不管是多厲害的天符師,繪製符篆的時候都有失敗的幾率,隻是宗師級別的天符師會將這個幾率大大的縮小,但也不是百分之百的成功。
林舒航鄭重的點頭,接著放平心態,起筆落下,符紙上金光閃過,疾行符成。
白洛傾掃了眼這張疾行符,“看看吧。”
林舒航急忙拿起,隻看了一眼,興奮的大叫,“原來如此!原來如此!”
“白師叔教導之恩無以言謝,如果白師叔不介意,舒航可否尊稱您為師傅?”興奮過後,林舒航一臉感激的看著白洛傾,大有隻要白洛傾答應,他就立馬跪下拜師的架勢。

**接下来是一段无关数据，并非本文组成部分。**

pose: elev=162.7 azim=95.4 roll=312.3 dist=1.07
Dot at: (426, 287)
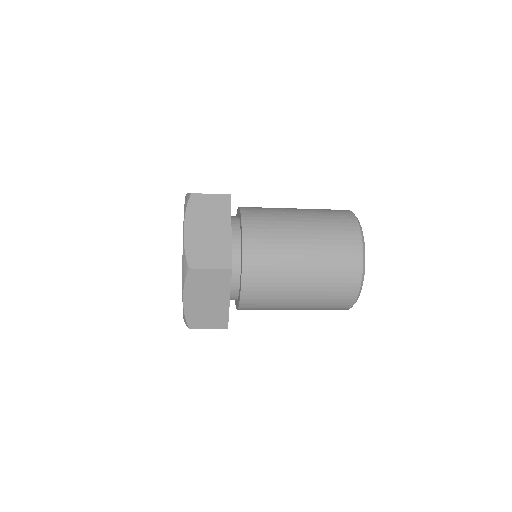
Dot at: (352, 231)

她也是借花獻佛,用以前世學過的畫符之術來套用符篆的繪製,她對符篆的肯定遠不及林舒航,怎敢收他為徒?
“拜師就不必了,你若真要感謝,就感謝青雪去吧。”看得出來,青雪很喜歡這個林舒航,不然也不會總去瞄人家,可惜林舒航心裏全是符篆之術,把美人的暗送秋波當成了空氣。
別看青雪平時大大方方,但在男女之事上卻非常含蓄,要沒人點破林舒航,也不知道這人什麼時候能開竅。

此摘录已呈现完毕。